Quadratic integer $\alpha$ is coprime to its conjugate if its norm and trace are coprime

Question

in a certain proof I'm working with the ring of integers of $\mathbb{Q}(\sqrt{-d})$ where $d=n^g-1$ is squarefree, $n>1$ is odd and $g>1$.

Then, as $d \equiv 2 \hspace{1mm} (\operatorname{mod} 4)$ I know that this ring is $\mathbb{Z}[\sqrt{-d}]$, and in this ring I have the following factorization of the ideal generated by $n$ $$(n)^g=(n^g)=(d+1)=(1+\sqrt{-d})(1-\sqrt{-d})$$ Know, I need to show that this two ideal factors are coprime and the text I'm using states that this fact derives from $n$ being odd but I don't see why.

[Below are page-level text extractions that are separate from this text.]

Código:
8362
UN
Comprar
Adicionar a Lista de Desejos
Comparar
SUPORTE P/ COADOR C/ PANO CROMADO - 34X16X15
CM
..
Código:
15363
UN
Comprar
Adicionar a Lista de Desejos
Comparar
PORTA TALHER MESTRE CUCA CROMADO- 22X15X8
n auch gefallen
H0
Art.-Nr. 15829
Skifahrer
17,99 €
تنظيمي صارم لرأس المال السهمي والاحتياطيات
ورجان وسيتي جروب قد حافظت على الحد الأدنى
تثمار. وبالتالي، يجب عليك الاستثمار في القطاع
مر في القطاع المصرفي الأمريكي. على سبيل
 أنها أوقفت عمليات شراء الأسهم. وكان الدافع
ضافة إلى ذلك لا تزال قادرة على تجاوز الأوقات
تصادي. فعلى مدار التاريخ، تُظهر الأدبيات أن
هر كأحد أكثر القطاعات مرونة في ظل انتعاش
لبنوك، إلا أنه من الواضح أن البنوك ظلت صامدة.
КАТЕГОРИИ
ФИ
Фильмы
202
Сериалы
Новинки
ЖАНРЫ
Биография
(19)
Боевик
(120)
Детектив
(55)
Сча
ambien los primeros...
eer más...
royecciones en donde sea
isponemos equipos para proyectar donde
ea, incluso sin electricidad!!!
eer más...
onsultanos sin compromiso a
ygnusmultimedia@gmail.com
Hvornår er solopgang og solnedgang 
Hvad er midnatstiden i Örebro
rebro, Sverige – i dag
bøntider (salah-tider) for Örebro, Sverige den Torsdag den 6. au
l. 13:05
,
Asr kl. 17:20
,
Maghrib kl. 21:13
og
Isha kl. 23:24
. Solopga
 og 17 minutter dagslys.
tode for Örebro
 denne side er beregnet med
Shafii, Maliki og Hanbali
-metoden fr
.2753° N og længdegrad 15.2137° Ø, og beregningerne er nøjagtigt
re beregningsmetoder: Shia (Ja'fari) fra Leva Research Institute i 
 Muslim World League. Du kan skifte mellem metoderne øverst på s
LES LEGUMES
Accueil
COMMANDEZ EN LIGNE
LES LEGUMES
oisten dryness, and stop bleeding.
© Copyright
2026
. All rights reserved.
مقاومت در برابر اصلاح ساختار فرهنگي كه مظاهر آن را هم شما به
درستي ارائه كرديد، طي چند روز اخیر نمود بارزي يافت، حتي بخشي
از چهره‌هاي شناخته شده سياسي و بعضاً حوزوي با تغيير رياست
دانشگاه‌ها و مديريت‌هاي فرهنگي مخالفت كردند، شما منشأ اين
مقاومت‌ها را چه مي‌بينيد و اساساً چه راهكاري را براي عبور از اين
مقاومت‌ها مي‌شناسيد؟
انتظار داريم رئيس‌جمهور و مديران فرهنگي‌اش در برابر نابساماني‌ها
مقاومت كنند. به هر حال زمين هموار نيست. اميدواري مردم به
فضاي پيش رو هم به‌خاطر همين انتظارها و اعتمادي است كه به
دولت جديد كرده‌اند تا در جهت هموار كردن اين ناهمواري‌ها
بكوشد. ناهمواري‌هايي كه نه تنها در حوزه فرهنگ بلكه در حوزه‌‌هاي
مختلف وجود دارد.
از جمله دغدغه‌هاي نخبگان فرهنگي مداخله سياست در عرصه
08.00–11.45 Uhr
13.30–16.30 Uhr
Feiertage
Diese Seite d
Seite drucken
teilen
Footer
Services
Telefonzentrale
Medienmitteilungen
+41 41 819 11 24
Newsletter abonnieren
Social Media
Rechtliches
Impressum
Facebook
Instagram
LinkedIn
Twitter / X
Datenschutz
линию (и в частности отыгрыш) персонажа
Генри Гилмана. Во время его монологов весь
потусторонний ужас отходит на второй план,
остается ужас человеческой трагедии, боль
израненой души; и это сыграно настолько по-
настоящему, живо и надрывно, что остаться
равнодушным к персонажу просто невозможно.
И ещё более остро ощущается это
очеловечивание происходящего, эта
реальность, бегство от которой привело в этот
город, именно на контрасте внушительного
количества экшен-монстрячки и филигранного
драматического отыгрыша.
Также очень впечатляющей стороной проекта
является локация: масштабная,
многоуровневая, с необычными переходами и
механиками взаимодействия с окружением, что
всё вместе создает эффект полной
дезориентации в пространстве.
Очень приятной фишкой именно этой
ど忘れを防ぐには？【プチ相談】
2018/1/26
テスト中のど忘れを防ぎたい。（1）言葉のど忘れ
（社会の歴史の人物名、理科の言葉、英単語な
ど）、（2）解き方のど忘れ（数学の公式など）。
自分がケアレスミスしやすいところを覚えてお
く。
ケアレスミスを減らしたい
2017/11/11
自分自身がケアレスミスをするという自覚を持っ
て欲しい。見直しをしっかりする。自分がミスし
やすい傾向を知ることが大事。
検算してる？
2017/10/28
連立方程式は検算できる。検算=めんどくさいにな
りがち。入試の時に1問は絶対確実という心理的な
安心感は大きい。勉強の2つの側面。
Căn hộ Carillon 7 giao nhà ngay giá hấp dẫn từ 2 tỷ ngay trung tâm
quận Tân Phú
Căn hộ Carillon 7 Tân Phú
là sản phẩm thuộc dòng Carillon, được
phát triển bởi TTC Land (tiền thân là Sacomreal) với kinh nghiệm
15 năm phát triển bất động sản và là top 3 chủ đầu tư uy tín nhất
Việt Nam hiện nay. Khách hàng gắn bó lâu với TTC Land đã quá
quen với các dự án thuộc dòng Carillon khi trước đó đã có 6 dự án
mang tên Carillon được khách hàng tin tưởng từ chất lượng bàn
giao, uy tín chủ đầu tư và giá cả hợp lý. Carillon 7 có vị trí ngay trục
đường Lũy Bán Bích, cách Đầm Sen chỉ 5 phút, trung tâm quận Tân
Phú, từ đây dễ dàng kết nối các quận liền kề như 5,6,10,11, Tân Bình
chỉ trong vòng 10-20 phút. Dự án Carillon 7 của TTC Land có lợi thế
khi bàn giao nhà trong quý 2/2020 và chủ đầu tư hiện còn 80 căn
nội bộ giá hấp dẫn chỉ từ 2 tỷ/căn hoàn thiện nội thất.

I know that if a prime ideal $P$ divides both $(1+\sqrt{-d})$ and $(1-\sqrt{-d})$ then it divides $(n)$ and as the norm of $P$ is a power of a prime and the norm of $(n)$ is $n^2$ there is an odd prime dividing the norms of the two factors, which are both $1+d=n^g$, but I don't see any contradiction following this reasoning.

Any ideas?

Answer 1

Hint: $\ (a,b)\supset (ab,a\!+\!b).\,$ You have $\,ab\,$ odd, $\,a+b\,$ even so $\ldots$

When $\,b = \bar a\,$ it says: $ $ if $\,a\,$ has coprime norm and trace then $\,a,\bar a\,$ are coprime.

See here for another example and further intuition (e.g. method of simpler multiples).

Generally, because the norm map is multiplicative it preserves many factorization properties. For example, in many favorable contexts (e.g. Galois) a number ring enjoys unique factorization iff its monoid of norms does. For further interesting examples see the papers of Bumby, Dade, Lettl, Coykendall cited in this answer.